Hosokawa has final fleeting moment among blossoms
[Reuters]
Published date: 20th Apr 1994
View PDF20 April 1994
Reuters News
English
(c) 1994 Reuters Limited
TOKYO, April 20 (Reuter) – “Blossoms in the air; unable to stay longer; and still escape time.”
The haiku, or Japanese three-line verse, by the well-known poet Seishi Yamaguchi might have been written just for Japanese Prime Minister Morihiro Hosokawa as he strolled under the cherry blossoms on Wednesday in a landscaped Tokyo Garden.
Hosokawa was hosting the annual blossom-viewing party on what is likely to be his last day as government leader after eight months in office.
How did that feel? “Ma-ma (so-so),” a smiling Hosokawa said as the rite of spring got under way in pale sunshine In the Shinjuku Gardens.
An official who asked not to be named said preparations for the party had been in suspense until the last minute.
Invitations had been printed before Hosokawa announced to the shocked nation on April 8 that he was quitting over a loan scandal. If a successor had been picked, it would have meant preparing thousands of new invitations.
Foreign military attaches in full dress uniform and diplomats in national regalia fell over each other as Hosokawa and his wife Kayoko, penned in by a few bodyguards, squeezed their way through the more than 7,000 guests in an unusual press-the-flesh melee.
Asked about his plans, the 56-year-old Hosokawa told reporters: “I’d like to take it easy for a while.”

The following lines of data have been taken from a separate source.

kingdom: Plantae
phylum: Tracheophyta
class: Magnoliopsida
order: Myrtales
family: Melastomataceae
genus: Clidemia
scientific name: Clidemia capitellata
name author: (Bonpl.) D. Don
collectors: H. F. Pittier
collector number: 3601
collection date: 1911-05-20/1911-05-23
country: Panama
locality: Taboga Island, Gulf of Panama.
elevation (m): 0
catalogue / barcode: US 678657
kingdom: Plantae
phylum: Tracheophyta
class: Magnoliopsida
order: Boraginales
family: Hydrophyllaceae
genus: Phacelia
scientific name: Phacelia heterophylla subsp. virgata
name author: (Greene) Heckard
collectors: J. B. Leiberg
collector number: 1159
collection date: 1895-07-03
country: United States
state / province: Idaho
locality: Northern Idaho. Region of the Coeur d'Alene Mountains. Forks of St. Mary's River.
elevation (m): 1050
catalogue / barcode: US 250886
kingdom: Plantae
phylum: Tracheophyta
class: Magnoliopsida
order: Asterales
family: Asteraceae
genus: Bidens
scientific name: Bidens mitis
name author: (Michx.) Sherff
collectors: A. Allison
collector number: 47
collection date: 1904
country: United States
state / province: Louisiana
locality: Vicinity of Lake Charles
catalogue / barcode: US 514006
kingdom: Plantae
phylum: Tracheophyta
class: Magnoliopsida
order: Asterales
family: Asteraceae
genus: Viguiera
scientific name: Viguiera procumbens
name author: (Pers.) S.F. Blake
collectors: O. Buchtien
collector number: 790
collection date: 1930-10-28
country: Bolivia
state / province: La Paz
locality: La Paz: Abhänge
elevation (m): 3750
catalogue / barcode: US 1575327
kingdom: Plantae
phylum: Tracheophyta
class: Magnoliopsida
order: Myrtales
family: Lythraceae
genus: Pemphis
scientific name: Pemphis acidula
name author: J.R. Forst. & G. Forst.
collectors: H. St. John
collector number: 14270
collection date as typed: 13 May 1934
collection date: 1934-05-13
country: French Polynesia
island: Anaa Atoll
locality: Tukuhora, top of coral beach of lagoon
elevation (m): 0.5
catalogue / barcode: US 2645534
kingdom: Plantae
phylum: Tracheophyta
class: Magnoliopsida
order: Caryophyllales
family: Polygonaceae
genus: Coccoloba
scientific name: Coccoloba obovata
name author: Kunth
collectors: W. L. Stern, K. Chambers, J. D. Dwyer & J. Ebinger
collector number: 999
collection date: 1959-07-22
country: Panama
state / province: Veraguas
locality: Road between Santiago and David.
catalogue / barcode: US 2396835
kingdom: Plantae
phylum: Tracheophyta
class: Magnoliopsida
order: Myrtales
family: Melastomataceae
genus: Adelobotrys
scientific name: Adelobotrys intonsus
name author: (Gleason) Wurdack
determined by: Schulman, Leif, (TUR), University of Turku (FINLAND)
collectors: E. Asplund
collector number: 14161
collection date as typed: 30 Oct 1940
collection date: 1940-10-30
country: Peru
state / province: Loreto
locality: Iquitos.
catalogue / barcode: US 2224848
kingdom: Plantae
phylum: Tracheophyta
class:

Beer and sake flowed freely, and guests strolled around food-laden tables under trees ablaze with dozens of Shades of pink, the ephemeral blossoms that in Japan symbolize spring.
Elsewhere in the city, Hosokawa’s ruling coalition colleagues were near to choosing a successor.
But in the Shinjuku Gardens, with their 1,500 cherry trees of 34 varieties, the cares of office seemed far away or the aristocratic Hosokawa.
Despite the manner of his going, a weekend poll by the Daily Yomiuri newspaper showed 65 percent of respondents approved of Hosokawa’s achievements during his time in office.
His ancestors made an art out of political survival. The original Hosokawa was a daimyo, a powerful territorial nobleman who in the early 17th century threw in his lot with the first of 15 Tokugawa shoguns and was granted a large fief in Kumamoto, on the southern island of Kyushu.